People naturally hear "real resources" and think of bauxite mining or whatever. And in my reading MMT does little to correct that understanding.
So just sayin', I think people would understand better and more correctly if instead of "real resources," we talked about production capacity. (This also transparently ties inflation to labor supply/demand — naturally leading to either MMT's job-guarantee preference, or my preferred universal income.)
* And really: what accountants actually survey and measure for "GDP" is just…spending. https://fred.stlouisfed.org/graph/?g=1BSbh "Real-world" "production" is an *imputation* from that measure. If people spent $100B on massages, there *must* have been $100B worth of massages "produced." Right?
** Can't resist a swipe at Marx: if the "means of production" is overwhelmingly people as opposed to drill presses and factories, "controlling the means of production" takes on a very different import and aspect.
Oh and a Q: Shouldn't the Kelton curve be based on Gov deficit:GDP ratio, rather than debt? Thx.

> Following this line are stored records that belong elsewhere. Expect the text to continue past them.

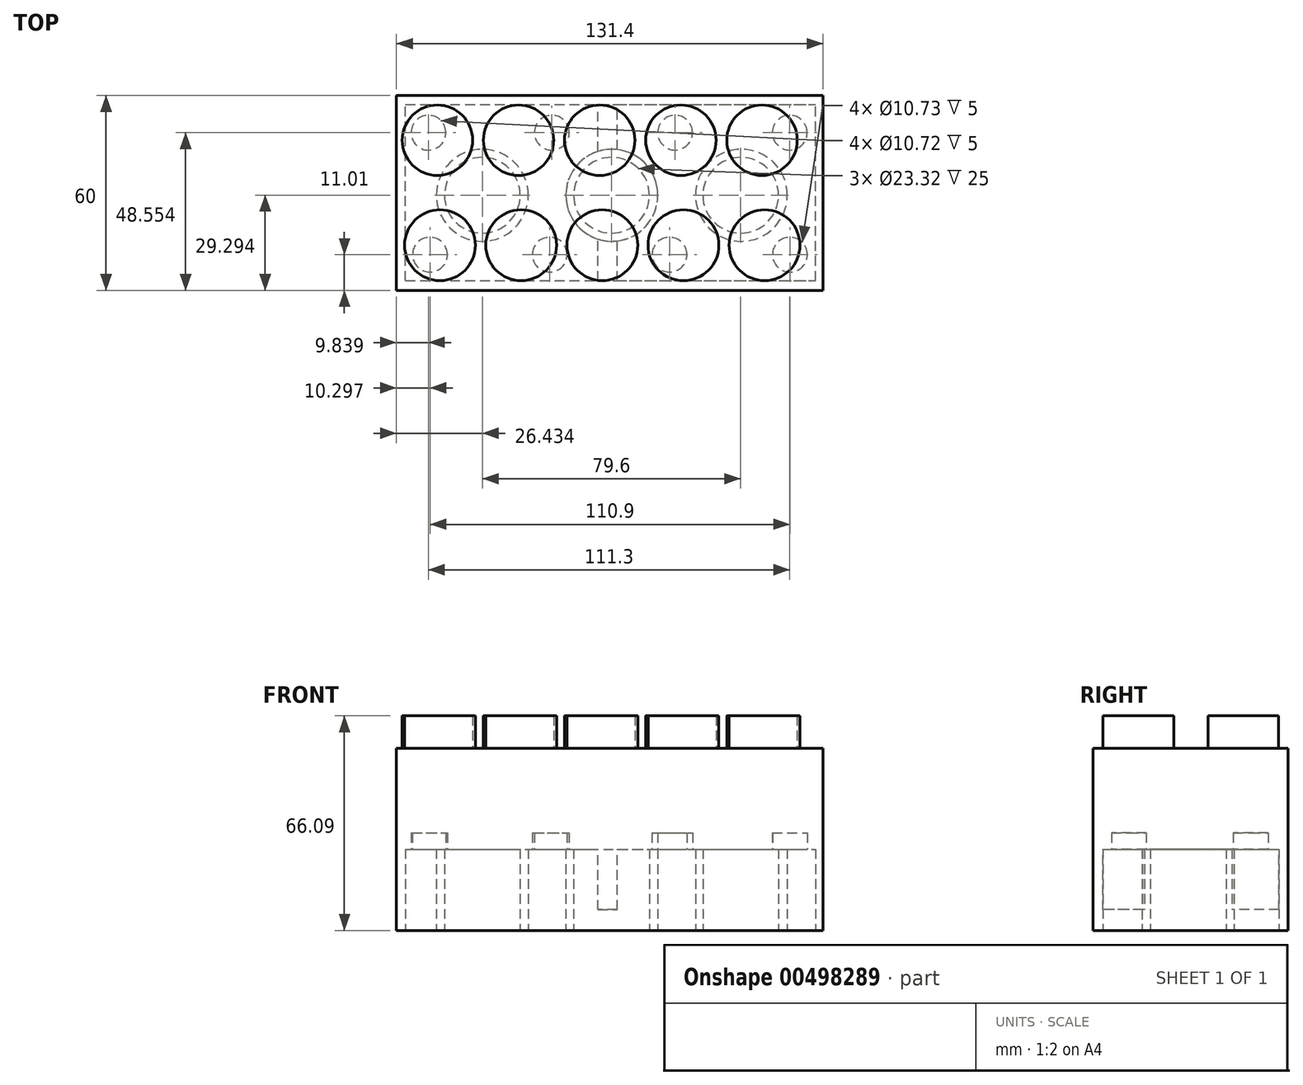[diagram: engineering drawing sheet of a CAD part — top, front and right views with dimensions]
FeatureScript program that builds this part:
annotation { "Feature Type Name" : "Feature", "Feature Type Description" : "" }
export const myFeature = defineFeature(function(context is Context, id is Id, definition is map)
    precondition{}
    {
        {
            var Q0;
            Q0=qCreatedBy(makeId("Front.planeOp"),FACE);
            var sketch = newSketch(context, id + "F0", { "sketchPlane" : qUnion([Q0])});
            skLineSegment(sketch, "E0.bottom", {"start": v(-65.01, 21.75) * mm, "end": v(66.39, 21.75) * mm});
            skLineSegment(sketch, "E0.top", {"start": v(-65.01, -34.34) * mm, "end": v(66.39, -34.34) * mm});
            skLineSegment(sketch, "E0.left", {"start": v(-65.01, 21.75) * mm, "end": v(-65.01, -34.34) * mm});
            skLineSegment(sketch, "E0.right", {"start": v(66.39, 21.75) * mm, "end": v(66.39, -34.34) * mm});
            skSolve(sketch);
        }
        {
            var Q0;
            Q0=makeQuery(id+"F0.imprint","IMPRINT",FACE,{"disambiguationData":[TD([[makeQuery(id+"F0.imprint","IMPRINT",EDGE,{"derivedFrom":sQuery(id+"F0.wireOp",EDGE,"E0.bottom")}),-1.0]])]});
            extrude(context, id + "F1", {"entities" : qUnion([Q0]), "depth" : 60 * mm});
        }
        {
            var Q0;
            Q0=makeQuery(id+"F1.opExtrude","SWEPT_FACE",FACE,{"disambiguationData":[OSD([sQuery(id+"F0.wireOp",EDGE,"E0.bottom")])]});
            var sketch = newSketch(context, id + "F2", { "sketchPlane" : qUnion([Q0])});
            skCircle(sketch, "E1", {"center": v(-51.62, -46.09) * mm, "radius": 10.9 * mm});
            skCircle(sketch, "E2.1.0.0", {"center": v(-26.62, -46.09) * mm, "radius": 10.9 * mm});
            skCircle(sketch, "E2.2.0.0", {"center": v(-1.62, -46.09) * mm, "radius": 10.9 * mm});
            skLineSegment(sketch, "E2.direction1", {"start": v(-51.62, -46.09) * mm, "end": v(-26.62, -46.09) * mm, "construction": true});
            skCircle(sketch, "E3.1.0.0", {"center": v(23.38, -46.09) * mm, "radius": 10.9 * mm});
            skCircle(sketch, "E3.2.0.0", {"center": v(48.38, -46.09) * mm, "radius": 10.9 * mm});
            skLineSegment(sketch, "E3.direction1", {"start": v(-1.62, -46.09) * mm, "end": v(23.38, -46.09) * mm, "construction": true});
            skSolve(sketch);
        }
        {
            var Q0;
            Q0 = qSketchRegion(id + "F2", true);
            extrude(context, id + "F3", {"entities" : qUnion([Q0]), "operationType" : NewBodyOperationType.ADD, "depth" : 10 * mm});
        }
        {
            var Q0;
            Q0=makeQuery(id+"F1.opExtrude","SWEPT_FACE",FACE,{"disambiguationData":[OSD([sQuery(id+"F0.wireOp",EDGE,"E0.bottom")])]});
            var sketch = newSketch(context, id + "F4", { "sketchPlane" : qUnion([Q0])});
            skCircle(sketch, "E4", {"center": v(-52.41, -13.75) * mm, "radius": 10.84 * mm});
            skCircle(sketch, "E5.1.0.0", {"center": v(-27.41, -13.75) * mm, "radius": 10.84 * mm});
            skCircle(sketch, "E5.2.0.0", {"center": v(-2.41, -13.75) * mm, "radius": 10.84 * mm});
            skLineSegment(sketch, "E5.direction1", {"start": v(-52.41, -13.75) * mm, "end": v(-27.41, -13.75) * mm, "construction": true});
            skCircle(sketch, "E6.1.0.0", {"center": v(22.59, -13.75) * mm, "radius": 10.84 * mm});
            skCircle(sketch, "E6.2.0.0", {"center": v(47.59, -13.75) * mm, "radius": 10.84 * mm});
            skLineSegment(sketch, "E6.direction1", {"start": v(-2.41, -13.75) * mm, "end": v(22.59, -13.75) * mm, "construction": true});
            skSolve(sketch);
        }
        {
            var Q0;
            Q0=makeQuery(id+"F4.imprint","IMPRINT",FACE,{"disambiguationData":[TD([[makeQuery(id+"F4.imprint","IMPRINT",EDGE,{"derivedFrom":sQuery(id+"F4.wireOp",EDGE,"E4")}),1.0]])]});
            var Q1;
            Q1=makeQuery(id+"F4.imprint","IMPRINT",FACE,{"disambiguationData":[TD([[makeQuery(id+"F4.imprint","IMPRINT",EDGE,{"derivedFrom":sQuery(id+"F4.wireOp",EDGE,"E5.1.0.0")}),1.0]])]});
            var Q2;
            Q2=makeQuery(id+"F4.imprint","IMPRINT",FACE,{"disambiguationData":[TD([[makeQuery(id+"F4.imprint","IMPRINT",EDGE,{"derivedFrom":sQuery(id+"F4.wireOp",EDGE,"E5.2.0.0")}),1.0]])]});
            var Q3;
            Q3=makeQuery(id+"F4.imprint","IMPRINT",FACE,{"disambiguationData":[TD([[makeQuery(id+"F4.imprint","IMPRINT",EDGE,{"derivedFrom":sQuery(id+"F4.wireOp",EDGE,"E6.1.0.0")}),1.0]])]});
            var Q4;
            Q4=makeQuery(id+"F4.imprint","IMPRINT",FACE,{"disambiguationData":[TD([[makeQuery(id+"F4.imprint","IMPRINT",EDGE,{"derivedFrom":sQuery(id+"F4.wireOp",EDGE,"E6.2.0.0")}),1.0]])]});
            extrude(context, id + "F5", {"entities" : qUnion([Q0, Q1, Q2, Q3, Q4]), "operationType" : NewBodyOperationType.ADD, "depth" : 10 * mm});
        }
        {
            var Q0;
            Q0=makeQuery(id+"F1.opExtrude","SWEPT_FACE",FACE,{"disambiguationData":[OSD([sQuery(id+"F0.wireOp",EDGE,"E0.top")])]});
            var sketch = newSketch(context, id + "F6", { "sketchPlane" : qUnion([Q0])});
            skCircle(sketch, "E7", {"center": v(41.22, 30.7) * mm, "radius": 14.16 * mm});
            skCircle(sketch, "E8.1.0.0", {"center": v(1.32, 30.7) * mm, "radius": 14.16 * mm});
            skCircle(sketch, "E8.2.0.0", {"center": v(-38.58, 30.7) * mm, "radius": 14.16 * mm});
            skLineSegment(sketch, "E8.direction1", {"start": v(41.22, 30.7) * mm, "end": v(1.32, 30.7) * mm, "construction": true});
            skLineSegment(sketch, "E9.bottom", {"start": v(-62.27, 57) * mm, "end": v(64.1, 57) * mm});
            skLineSegment(sketch, "E9.top", {"start": v(-62.27, 2.75) * mm, "end": v(64.1, 2.75) * mm});
            skLineSegment(sketch, "E9.left", {"start": v(-62.27, 57) * mm, "end": v(-62.27, 2.75) * mm});
            skLineSegment(sketch, "E9.right", {"start": v(64.1, 57) * mm, "end": v(64.1, 2.75) * mm});
            skCircle(sketch, "E10", {"center": v(-38.58, 30.7) * mm, "radius": 11.66 * mm});
            skCircle(sketch, "E11.1.0.0", {"center": v(1.22, 30.7) * mm, "radius": 11.66 * mm});
            skCircle(sketch, "E11.2.0.0", {"center": v(41.02, 30.7) * mm, "radius": 11.66 * mm});
            skLineSegment(sketch, "E11.direction1", {"start": v(-38.58, 30.7) * mm, "end": v(1.22, 30.7) * mm, "construction": true});
            skCircle(sketch, "E12", {"center": v(-54.71, 48.99) * mm, "radius": 5.36 * mm});
            skCircle(sketch, "E13.1.0.0", {"center": v(-17.81, 48.99) * mm, "radius": 5.36 * mm});
            skCircle(sketch, "E13.2.0.0", {"center": v(19.09, 48.99) * mm, "radius": 5.36 * mm});
            skLineSegment(sketch, "E13.direction1", {"start": v(-54.71, 48.99) * mm, "end": v(-17.81, 48.99) * mm, "construction": true});
            skCircle(sketch, "E14.1.0.0", {"center": v(56.19, 48.99) * mm, "radius": 5.36 * mm});
            skCircle(sketch, "E14.2.0.0", {"center": v(93.29, 48.99) * mm, "radius": 5.36 * mm});
            skLineSegment(sketch, "E14.direction1", {"start": v(19.09, 48.99) * mm, "end": v(56.19, 48.99) * mm, "construction": true});
            skCircle(sketch, "E15", {"center": v(-55.17, 11.45) * mm, "radius": 5.36 * mm});
            skCircle(sketch, "E16.1.0.0", {"center": v(-17.17, 11.45) * mm, "radius": 5.36 * mm});
            skCircle(sketch, "E16.2.0.0", {"center": v(20.83, 11.45) * mm, "radius": 5.36 * mm});
            skLineSegment(sketch, "E16.direction1", {"start": v(-55.17, 11.45) * mm, "end": v(-17.17, 11.45) * mm, "construction": true});
            skCircle(sketch, "E17.1.0.0", {"center": v(56.13, 11.45) * mm, "radius": 5.36 * mm});
            skCircle(sketch, "E17.2.0.0", {"center": v(91.43, 11.45) * mm, "radius": 5.36 * mm});
            skLineSegment(sketch, "E17.direction1", {"start": v(20.83, 11.45) * mm, "end": v(56.13, 11.45) * mm, "construction": true});
            skSolve(sketch);
        }
        {
            var Q0;
            Q0=makeQuery(id+"F6.imprint","IMPRINT",FACE,{"disambiguationData":[TD([[makeQuery(id+"F6.imprint","IMPRINT",EDGE,{"derivedFrom":sQuery(id+"F6.wireOp",EDGE,"E7")}),-1.0]])]});
            var Q1;
            Q1=makeQuery(id+"F6.imprint","IMPRINT",FACE,{"disambiguationData":[TD([[makeQuery(id+"F6.imprint","IMPRINT",EDGE,{"derivedFrom":sQuery(id+"F6.wireOp",EDGE,"E10")}),1.0]])]});
            var Q2;
            Q2=makeQuery(id+"F6.imprint","IMPRINT",FACE,{"disambiguationData":[TD([[makeQuery(id+"F6.imprint","IMPRINT",EDGE,{"derivedFrom":sQuery(id+"F6.wireOp",EDGE,"E11.1.0.0")}),1.0]])]});
            var Q3;
            Q3=makeQuery(id+"F6.imprint","IMPRINT",FACE,{"disambiguationData":[TD([[makeQuery(id+"F6.imprint","IMPRINT",EDGE,{"derivedFrom":sQuery(id+"F6.wireOp",EDGE,"E11.2.0.0")}),1.0]])]});
            extrude(context, id + "F7", {"entities" : qUnion([Q0, Q1, Q2, Q3]), "operationType" : NewBodyOperationType.REMOVE, "oppositeDirection" : true, "depth" : 25 * mm});
        }
        {
            var Q0;
            Q0=makeQuery(id+"F7.boolean.opBoolean","SPLIT",FACE,{"disambiguationData":[TD([makeQuery(id+"F7.opExtrude","SWEPT_FACE",FACE,{"disambiguationData":[OSD([sQuery(id+"F6.wireOp",EDGE,"E12")])]})])],"derivedFrom":makeQuery(id+"F1.opExtrude","SWEPT_FACE",FACE,{"disambiguationData":[OSD([sQuery(id+"F0.wireOp",EDGE,"E0.top")])]})});
            var Q1;
            Q1=makeQuery(id+"F7.boolean.opBoolean","SPLIT",FACE,{"disambiguationData":[TD([makeQuery(id+"F7.opExtrude","SWEPT_FACE",FACE,{"disambiguationData":[OSD([sQuery(id+"F6.wireOp",EDGE,"E13.1.0.0")])]})])],"derivedFrom":makeQuery(id+"F1.opExtrude","SWEPT_FACE",FACE,{"disambiguationData":[OSD([sQuery(id+"F0.wireOp",EDGE,"E0.top")])]})});
            var Q2;
            Q2=makeQuery(id+"F7.boolean.opBoolean","SPLIT",FACE,{"disambiguationData":[TD([makeQuery(id+"F7.opExtrude","SWEPT_FACE",FACE,{"disambiguationData":[OSD([sQuery(id+"F6.wireOp",EDGE,"E13.2.0.0")])]})])],"derivedFrom":makeQuery(id+"F1.opExtrude","SWEPT_FACE",FACE,{"disambiguationData":[OSD([sQuery(id+"F0.wireOp",EDGE,"E0.top")])]})});
            var Q3;
            Q3=makeQuery(id+"F7.boolean.opBoolean","SPLIT",FACE,{"disambiguationData":[TD([makeQuery(id+"F7.opExtrude","SWEPT_FACE",FACE,{"disambiguationData":[OSD([sQuery(id+"F6.wireOp",EDGE,"E14.1.0.0")])]})])],"derivedFrom":makeQuery(id+"F1.opExtrude","SWEPT_FACE",FACE,{"disambiguationData":[OSD([sQuery(id+"F0.wireOp",EDGE,"E0.top")])]})});
            var Q4;
            Q4=makeQuery(id+"F7.boolean.opBoolean","SPLIT",FACE,{"disambiguationData":[TD([makeQuery(id+"F7.opExtrude","SWEPT_FACE",FACE,{"disambiguationData":[OSD([sQuery(id+"F6.wireOp",EDGE,"E17.1.0.0")])]})])],"derivedFrom":makeQuery(id+"F1.opExtrude","SWEPT_FACE",FACE,{"disambiguationData":[OSD([sQuery(id+"F0.wireOp",EDGE,"E0.top")])]})});
            var Q5;
            Q5=makeQuery(id+"F7.boolean.opBoolean","SPLIT",FACE,{"disambiguationData":[TD([makeQuery(id+"F7.opExtrude","SWEPT_FACE",FACE,{"disambiguationData":[OSD([sQuery(id+"F6.wireOp",EDGE,"E16.2.0.0")])]})])],"derivedFrom":makeQuery(id+"F1.opExtrude","SWEPT_FACE",FACE,{"disambiguationData":[OSD([sQuery(id+"F0.wireOp",EDGE,"E0.top")])]})});
            var Q6;
            Q6=makeQuery(id+"F7.boolean.opBoolean","SPLIT",FACE,{"disambiguationData":[TD([makeQuery(id+"F7.opExtrude","SWEPT_FACE",FACE,{"disambiguationData":[OSD([sQuery(id+"F6.wireOp",EDGE,"E16.1.0.0")])]})])],"derivedFrom":makeQuery(id+"F1.opExtrude","SWEPT_FACE",FACE,{"disambiguationData":[OSD([sQuery(id+"F0.wireOp",EDGE,"E0.top")])]})});
            var Q7;
            Q7=makeQuery(id+"F7.boolean.opBoolean","SPLIT",FACE,{"disambiguationData":[TD([makeQuery(id+"F7.opExtrude","SWEPT_FACE",FACE,{"disambiguationData":[OSD([sQuery(id+"F6.wireOp",EDGE,"E15")])]})])],"derivedFrom":makeQuery(id+"F1.opExtrude","SWEPT_FACE",FACE,{"disambiguationData":[OSD([sQuery(id+"F0.wireOp",EDGE,"E0.top")])]})});
            extrude(context, id + "F8", {"entities" : qUnion([Q0, Q1, Q2, Q3, Q4, Q5, Q6, Q7]), "operationType" : NewBodyOperationType.REMOVE, "oppositeDirection" : true, "depth" : 30 * mm});
        }
        {
            var Q0;
            Q0=makeQuery(id+"F1.opExtrude","SWEPT_FACE",FACE,{"disambiguationData":[OSD([sQuery(id+"F0.wireOp",EDGE,"E0.bottom")])]});
            var sketch = newSketch(context, id + "F9", { "sketchPlane" : qUnion([Q0])});
            skLineSegment(sketch, "E18.bottom", {"start": v(2.98, 0) * mm, "end": v(-2.98, 0) * mm});
            skLineSegment(sketch, "E18.top", {"start": v(2.98, -60) * mm, "end": v(-2.98, -60) * mm});
            skLineSegment(sketch, "E18.left", {"start": v(2.98, 0) * mm, "end": v(2.98, -60) * mm});
            skLineSegment(sketch, "E18.right", {"start": v(-2.98, 0) * mm, "end": v(-2.98, -60) * mm});
            skPoint(sketch, "E18.middle", {"position": v(0, -30) * mm});
            skPoint(sketch, "E18.middle.positionSnap0", {"position": v(66.39, -30) * mm});
            skPoint(sketch, "E18.centerSnap0", {"position": v(66.39, -30) * mm});
            skSolve(sketch);
        }
        {
            var Q0;
            Q0 = qSketchRegion(id + "F9", true);
            extrude(context, id + "F10", {"entities" : qUnion([Q0]), "operationType" : NewBodyOperationType.ADD, "oppositeDirection" : true, "depth" : 49.7 * mm});
        }
        {
            var Q0;
            Q0=makeQuery(id+"F7.boolean.opBoolean","SPLIT",FACE,{"disambiguationData":[TD([makeQuery(id+"F7.opExtrude","SWEPT_FACE",FACE,{"disambiguationData":[OSD([sQuery(id+"F6.wireOp",EDGE,"E8.1.0.0")])]})])],"derivedFrom":makeQuery(id+"F1.opExtrude","SWEPT_FACE",FACE,{"disambiguationData":[OSD([sQuery(id+"F0.wireOp",EDGE,"E0.top")])]})});
            var sketch = newSketch(context, id + "F11", { "sketchPlane" : qUnion([Q0])});
            skCircle(sketch, "E19.0", {"center": v(1.22, 30.7) * mm, "radius": 11.66 * mm});
            skSolve(sketch);
        }
        {
            var Q0;
            Q0 = qSketchRegion(id + "F11", true);
            var Q1;
            Q1=makeQuery(id+"F7.boolean.opBoolean","COPY",FACE,{"derivedFrom":makeQuery(id+"F7.opExtrude","CAP_FACE",FACE,{"disambiguationData":[OSD([sQuery(id+"F6.wireOp",EDGE,"E10")])],"isStart":false})});
            extrude(context, id + "F12", {"entities" : qUnion([Q0]), "operationType" : NewBodyOperationType.REMOVE, "endBound" : BoundingType.UP_TO_SURFACE, "oppositeDirection" : true, "endBoundEntityFace" : qUnion([Q1]), "depth" : 25 * mm});
        }
    });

I'm sure a lot of people would say that a 50% Discount/Rebate at retail sale would cause way over consumption. Let me address this. First, doubling purchsing power does not ipso facto result in a 100% increase in consumption/economic through put. Not everyone is going to eat twice as much or buy twice as many hand bags or pairs of under wear as they did before. Second, most people will probably want to do what most do with additional income which is invest. This could be encouraged and rationally directed by the government creating 5-6% eco/energy & Infrastructure bonds. Third, on top of this being a smart thing to do voluntarily we could implement a sliding scale percentage of required investment of gifted money into these same bonds. A gift of investment is still a gift and so aligns with the new monetary paradigm. Fourth, amend the FED's charter so their mandate goes from hand-maiden or bail bondsman of the banks to overseer/guarantoor of the planet's future.